Collection entries:
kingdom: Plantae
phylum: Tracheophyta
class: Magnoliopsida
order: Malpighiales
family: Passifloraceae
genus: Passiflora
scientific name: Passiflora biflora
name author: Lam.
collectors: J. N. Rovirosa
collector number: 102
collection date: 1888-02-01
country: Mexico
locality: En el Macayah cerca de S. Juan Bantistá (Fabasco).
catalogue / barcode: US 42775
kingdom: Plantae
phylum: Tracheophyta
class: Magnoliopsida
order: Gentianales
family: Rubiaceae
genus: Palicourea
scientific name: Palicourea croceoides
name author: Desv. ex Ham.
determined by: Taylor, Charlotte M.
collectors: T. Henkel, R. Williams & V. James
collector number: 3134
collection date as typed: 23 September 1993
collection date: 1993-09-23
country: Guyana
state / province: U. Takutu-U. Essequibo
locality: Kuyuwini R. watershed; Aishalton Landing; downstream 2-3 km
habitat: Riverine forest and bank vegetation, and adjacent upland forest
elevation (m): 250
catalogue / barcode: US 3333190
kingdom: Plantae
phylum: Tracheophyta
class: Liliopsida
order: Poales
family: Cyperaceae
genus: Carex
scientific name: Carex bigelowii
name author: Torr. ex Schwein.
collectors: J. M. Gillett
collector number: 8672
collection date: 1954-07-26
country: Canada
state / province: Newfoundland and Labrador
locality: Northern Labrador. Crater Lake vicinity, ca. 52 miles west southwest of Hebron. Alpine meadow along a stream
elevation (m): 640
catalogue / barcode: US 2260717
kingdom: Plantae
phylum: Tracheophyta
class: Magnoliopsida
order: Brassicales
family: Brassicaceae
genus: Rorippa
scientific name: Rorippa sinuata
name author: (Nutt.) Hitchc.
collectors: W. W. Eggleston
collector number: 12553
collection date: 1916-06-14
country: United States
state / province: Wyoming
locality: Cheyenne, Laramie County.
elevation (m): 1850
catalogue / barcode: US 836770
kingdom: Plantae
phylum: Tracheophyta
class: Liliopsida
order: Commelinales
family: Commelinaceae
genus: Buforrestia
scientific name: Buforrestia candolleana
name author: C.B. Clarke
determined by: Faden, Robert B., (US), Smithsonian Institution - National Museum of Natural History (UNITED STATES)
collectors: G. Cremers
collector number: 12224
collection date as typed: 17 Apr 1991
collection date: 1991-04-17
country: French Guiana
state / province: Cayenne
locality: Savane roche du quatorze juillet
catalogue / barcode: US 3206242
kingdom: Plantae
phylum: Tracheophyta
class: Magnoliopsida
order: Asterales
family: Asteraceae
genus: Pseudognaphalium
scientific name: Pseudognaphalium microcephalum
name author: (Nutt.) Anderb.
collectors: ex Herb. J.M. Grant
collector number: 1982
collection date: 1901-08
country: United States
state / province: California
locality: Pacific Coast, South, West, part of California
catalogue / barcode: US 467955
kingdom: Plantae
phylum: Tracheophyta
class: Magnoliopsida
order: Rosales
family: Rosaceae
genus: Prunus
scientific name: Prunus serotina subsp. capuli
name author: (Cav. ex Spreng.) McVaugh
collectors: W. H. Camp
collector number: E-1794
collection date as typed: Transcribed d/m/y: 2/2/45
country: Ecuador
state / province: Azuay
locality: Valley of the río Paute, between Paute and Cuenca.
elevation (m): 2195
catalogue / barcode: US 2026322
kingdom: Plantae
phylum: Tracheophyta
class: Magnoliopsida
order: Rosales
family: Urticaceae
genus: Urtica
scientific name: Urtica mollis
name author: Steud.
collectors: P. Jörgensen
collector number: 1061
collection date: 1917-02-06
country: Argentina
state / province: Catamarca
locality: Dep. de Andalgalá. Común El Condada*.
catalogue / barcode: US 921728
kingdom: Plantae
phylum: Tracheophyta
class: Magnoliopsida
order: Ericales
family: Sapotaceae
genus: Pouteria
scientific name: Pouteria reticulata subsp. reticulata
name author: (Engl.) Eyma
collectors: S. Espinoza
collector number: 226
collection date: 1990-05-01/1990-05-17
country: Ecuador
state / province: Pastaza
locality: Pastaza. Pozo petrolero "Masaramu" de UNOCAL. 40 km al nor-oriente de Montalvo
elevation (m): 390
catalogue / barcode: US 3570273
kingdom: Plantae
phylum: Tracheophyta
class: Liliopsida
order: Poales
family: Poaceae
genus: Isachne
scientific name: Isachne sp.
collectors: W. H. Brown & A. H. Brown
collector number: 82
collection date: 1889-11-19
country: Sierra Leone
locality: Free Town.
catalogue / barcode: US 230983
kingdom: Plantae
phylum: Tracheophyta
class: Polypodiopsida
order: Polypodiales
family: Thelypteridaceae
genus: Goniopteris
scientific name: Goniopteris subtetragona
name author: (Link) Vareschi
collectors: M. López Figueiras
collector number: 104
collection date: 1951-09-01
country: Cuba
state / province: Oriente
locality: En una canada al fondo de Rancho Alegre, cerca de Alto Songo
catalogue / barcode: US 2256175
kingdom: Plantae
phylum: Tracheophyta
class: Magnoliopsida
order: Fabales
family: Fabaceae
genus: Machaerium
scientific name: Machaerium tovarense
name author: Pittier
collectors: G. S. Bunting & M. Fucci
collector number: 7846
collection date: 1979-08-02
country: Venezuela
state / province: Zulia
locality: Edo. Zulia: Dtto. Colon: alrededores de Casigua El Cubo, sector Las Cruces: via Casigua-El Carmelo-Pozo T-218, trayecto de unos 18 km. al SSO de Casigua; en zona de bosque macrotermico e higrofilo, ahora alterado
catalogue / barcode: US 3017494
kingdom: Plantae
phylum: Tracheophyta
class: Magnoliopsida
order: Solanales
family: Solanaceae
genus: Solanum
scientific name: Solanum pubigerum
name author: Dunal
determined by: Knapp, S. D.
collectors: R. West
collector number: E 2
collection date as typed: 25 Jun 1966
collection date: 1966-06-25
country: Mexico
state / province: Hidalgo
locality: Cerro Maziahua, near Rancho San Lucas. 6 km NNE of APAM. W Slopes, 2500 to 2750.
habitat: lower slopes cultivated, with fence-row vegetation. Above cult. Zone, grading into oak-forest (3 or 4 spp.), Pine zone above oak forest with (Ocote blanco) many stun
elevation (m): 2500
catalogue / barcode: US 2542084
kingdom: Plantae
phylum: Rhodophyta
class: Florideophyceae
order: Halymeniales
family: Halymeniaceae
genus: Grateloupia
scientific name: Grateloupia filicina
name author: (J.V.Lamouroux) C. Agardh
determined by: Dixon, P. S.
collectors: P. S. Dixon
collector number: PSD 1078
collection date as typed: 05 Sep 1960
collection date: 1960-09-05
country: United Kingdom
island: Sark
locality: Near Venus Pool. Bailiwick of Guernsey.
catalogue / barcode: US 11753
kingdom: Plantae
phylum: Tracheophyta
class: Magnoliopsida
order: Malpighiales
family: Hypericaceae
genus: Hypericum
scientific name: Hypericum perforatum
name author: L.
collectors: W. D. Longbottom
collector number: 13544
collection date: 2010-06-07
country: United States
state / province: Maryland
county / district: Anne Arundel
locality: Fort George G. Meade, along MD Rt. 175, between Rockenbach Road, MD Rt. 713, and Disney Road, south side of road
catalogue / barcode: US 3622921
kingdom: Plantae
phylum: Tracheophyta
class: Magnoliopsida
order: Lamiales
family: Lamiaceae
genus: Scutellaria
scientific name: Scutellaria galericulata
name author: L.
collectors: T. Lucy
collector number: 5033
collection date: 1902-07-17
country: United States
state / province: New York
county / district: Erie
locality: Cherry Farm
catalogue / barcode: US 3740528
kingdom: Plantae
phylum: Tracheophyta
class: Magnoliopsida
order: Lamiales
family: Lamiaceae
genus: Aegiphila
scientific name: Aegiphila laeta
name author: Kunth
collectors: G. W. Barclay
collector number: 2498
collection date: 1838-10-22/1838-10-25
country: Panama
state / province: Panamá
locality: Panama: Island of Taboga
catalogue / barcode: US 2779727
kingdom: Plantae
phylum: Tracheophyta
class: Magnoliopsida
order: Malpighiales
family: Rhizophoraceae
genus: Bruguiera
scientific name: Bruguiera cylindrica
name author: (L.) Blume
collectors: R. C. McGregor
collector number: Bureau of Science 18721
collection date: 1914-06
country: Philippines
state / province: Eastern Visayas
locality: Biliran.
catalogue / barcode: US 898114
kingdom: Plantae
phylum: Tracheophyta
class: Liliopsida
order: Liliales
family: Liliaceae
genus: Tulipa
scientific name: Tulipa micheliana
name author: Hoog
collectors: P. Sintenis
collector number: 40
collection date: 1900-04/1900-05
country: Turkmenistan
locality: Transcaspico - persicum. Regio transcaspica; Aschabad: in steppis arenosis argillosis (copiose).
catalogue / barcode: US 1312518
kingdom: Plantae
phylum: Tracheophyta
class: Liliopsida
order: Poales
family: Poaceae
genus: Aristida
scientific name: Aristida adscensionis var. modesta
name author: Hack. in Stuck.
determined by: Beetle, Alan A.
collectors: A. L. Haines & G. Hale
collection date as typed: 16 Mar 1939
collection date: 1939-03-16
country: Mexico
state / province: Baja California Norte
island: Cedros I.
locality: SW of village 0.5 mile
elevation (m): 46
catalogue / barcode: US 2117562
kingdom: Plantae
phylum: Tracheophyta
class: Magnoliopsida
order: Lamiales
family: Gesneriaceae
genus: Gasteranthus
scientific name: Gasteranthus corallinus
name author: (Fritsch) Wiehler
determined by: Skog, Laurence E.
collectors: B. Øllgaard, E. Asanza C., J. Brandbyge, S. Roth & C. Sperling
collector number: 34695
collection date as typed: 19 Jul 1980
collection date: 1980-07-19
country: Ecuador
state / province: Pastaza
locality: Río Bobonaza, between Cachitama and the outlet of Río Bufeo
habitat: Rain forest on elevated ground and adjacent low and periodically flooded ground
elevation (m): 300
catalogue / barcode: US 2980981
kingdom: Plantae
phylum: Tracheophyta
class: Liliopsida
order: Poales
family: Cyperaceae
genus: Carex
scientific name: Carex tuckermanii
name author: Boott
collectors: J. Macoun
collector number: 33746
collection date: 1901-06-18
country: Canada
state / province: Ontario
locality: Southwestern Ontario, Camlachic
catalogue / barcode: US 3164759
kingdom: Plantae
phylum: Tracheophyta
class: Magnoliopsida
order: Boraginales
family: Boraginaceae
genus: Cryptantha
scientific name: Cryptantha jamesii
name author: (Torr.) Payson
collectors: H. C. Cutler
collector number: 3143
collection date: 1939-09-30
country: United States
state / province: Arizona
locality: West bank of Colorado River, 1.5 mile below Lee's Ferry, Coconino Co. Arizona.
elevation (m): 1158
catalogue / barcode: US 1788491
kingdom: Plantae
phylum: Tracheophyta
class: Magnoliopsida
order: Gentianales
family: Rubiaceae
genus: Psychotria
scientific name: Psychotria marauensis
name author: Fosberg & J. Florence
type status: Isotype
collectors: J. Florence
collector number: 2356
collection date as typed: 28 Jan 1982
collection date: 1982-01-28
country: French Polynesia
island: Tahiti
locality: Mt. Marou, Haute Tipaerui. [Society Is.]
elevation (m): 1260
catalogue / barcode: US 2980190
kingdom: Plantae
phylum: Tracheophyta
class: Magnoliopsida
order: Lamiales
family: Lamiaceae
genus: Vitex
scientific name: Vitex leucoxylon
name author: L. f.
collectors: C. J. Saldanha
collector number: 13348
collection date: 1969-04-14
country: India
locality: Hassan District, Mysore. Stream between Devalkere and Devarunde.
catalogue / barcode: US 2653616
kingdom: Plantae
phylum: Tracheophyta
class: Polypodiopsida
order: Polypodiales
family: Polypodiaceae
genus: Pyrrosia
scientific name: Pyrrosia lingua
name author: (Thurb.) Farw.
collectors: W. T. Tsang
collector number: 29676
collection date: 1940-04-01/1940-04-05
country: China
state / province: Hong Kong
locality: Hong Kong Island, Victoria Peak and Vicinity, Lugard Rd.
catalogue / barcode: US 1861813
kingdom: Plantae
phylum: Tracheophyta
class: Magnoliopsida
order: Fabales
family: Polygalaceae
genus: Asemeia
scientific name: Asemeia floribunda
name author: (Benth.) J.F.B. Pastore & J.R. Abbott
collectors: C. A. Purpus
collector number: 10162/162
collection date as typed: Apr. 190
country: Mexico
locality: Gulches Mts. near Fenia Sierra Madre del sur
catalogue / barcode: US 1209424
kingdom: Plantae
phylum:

Work to do:
Can you reproduce the data word for word, from its first line through the line holding "state / province: Cayenne", with both of those lines included?

Task output:
kingdom: Plantae
phylum: Tracheophyta
class: Magnoliopsida
order: Malpighiales
family: Passifloraceae
genus: Passiflora
scientific name: Passiflora biflora
name author: Lam.
collectors: J. N. Rovirosa
collector number: 102
collection date: 1888-02-01
country: Mexico
locality: En el Macayah cerca de S. Juan Bantistá (Fabasco).
catalogue / barcode: US 42775
kingdom: Plantae
phylum: Tracheophyta
class: Magnoliopsida
order: Gentianales
family: Rubiaceae
genus: Palicourea
scientific name: Palicourea croceoides
name author: Desv. ex Ham.
determined by: Taylor, Charlotte M.
collectors: T. Henkel, R. Williams & V. James
collector number: 3134
collection date as typed: 23 September 1993
collection date: 1993-09-23
country: Guyana
state / province: U. Takutu-U. Essequibo
locality: Kuyuwini R. watershed; Aishalton Landing; downstream 2-3 km
habitat: Riverine forest and bank vegetation, and adjacent upland forest
elevation (m): 250
catalogue / barcode: US 3333190
kingdom: Plantae
phylum: Tracheophyta
class: Liliopsida
order: Poales
family: Cyperaceae
genus: Carex
scientific name: Carex bigelowii
name author: Torr. ex Schwein.
collectors: J. M. Gillett
collector number: 8672
collection date: 1954-07-26
country: Canada
state / province: Newfoundland and Labrador
locality: Northern Labrador. Crater Lake vicinity, ca. 52 miles west southwest of Hebron. Alpine meadow along a stream
elevation (m): 640
catalogue / barcode: US 2260717
kingdom: Plantae
phylum: Tracheophyta
class: Magnoliopsida
order: Brassicales
family: Brassicaceae
genus: Rorippa
scientific name: Rorippa sinuata
name author: (Nutt.) Hitchc.
collectors: W. W. Eggleston
collector number: 12553
collection date: 1916-06-14
country: United States
state / province: Wyoming
locality: Cheyenne, Laramie County.
elevation (m): 1850
catalogue / barcode: US 836770
kingdom: Plantae
phylum: Tracheophyta
class: Liliopsida
order: Commelinales
family: Commelinaceae
genus: Buforrestia
scientific name: Buforrestia candolleana
name author: C.B. Clarke
determined by: Faden, Robert B., (US), Smithsonian Institution - National Museum of Natural History (UNITED STATES)
collectors: G. Cremers
collector number: 12224
collection date as typed: 17 Apr 1991
collection date: 1991-04-17
country: French Guiana
state / province: Cayenne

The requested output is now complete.